[[ Provided material open ]]

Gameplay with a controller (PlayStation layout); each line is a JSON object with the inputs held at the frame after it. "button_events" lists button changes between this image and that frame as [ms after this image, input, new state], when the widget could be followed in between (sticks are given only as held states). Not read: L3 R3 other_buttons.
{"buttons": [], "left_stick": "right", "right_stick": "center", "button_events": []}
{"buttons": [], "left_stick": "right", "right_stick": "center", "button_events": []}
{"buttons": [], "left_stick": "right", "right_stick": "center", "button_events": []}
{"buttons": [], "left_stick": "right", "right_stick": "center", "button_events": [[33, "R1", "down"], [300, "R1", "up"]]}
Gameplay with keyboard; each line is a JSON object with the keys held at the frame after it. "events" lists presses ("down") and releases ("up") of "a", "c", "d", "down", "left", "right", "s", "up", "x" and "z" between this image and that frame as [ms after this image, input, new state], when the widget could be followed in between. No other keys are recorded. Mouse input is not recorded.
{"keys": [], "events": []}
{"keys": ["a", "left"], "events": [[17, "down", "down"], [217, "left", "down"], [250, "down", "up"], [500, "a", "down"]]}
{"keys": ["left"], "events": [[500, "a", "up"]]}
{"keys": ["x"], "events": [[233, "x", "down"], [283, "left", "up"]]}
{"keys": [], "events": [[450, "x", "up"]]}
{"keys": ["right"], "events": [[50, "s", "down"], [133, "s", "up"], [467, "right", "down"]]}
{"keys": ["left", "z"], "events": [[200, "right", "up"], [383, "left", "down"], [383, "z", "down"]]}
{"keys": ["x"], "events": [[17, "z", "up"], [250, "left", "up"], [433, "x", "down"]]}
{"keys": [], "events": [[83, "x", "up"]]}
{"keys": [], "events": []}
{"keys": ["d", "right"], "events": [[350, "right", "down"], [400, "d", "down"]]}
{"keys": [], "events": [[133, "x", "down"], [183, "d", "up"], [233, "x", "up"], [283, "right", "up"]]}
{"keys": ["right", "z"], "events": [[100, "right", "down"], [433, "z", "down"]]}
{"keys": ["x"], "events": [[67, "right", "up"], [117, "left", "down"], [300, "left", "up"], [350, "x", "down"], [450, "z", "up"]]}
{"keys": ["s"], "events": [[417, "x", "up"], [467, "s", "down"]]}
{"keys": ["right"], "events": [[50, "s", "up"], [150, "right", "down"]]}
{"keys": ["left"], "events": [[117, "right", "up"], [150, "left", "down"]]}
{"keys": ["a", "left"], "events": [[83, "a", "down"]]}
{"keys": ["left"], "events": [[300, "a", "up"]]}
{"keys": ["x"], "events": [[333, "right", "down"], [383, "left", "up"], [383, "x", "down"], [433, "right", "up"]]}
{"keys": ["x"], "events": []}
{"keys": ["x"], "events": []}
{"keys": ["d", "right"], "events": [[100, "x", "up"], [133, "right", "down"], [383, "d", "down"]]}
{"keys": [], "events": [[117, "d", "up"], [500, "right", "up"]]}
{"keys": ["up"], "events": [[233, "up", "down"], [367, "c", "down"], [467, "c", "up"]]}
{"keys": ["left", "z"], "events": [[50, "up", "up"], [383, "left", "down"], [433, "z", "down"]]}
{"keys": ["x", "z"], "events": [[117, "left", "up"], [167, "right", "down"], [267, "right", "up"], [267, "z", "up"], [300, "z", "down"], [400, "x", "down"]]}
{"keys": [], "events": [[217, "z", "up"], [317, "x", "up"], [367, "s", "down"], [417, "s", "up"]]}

[[ Provided material closed ]]

Task description
If a line in the data holds the string "could", copy that line.

Expected answer
Gameplay with a controller (PlayStation layout); each line is a JSON object with the inputs held at the frame after it. "button_events" lists button changes between this image and that frame as [ms after this image, input, new state], when the widget could be followed in between (sticks are given only as held states). Not read: L3 R3 other_buttons.
Gameplay with keyboard; each line is a JSON object with the keys held at the frame after it. "events" lists presses ("down") and releases ("up") of "a", "c", "d", "down", "left", "right", "s", "up", "x" and "z" between this image and that frame as [ms after this image, input, new state], when the widget could be followed in between. No other keys are recorded. Mouse input is not recorded.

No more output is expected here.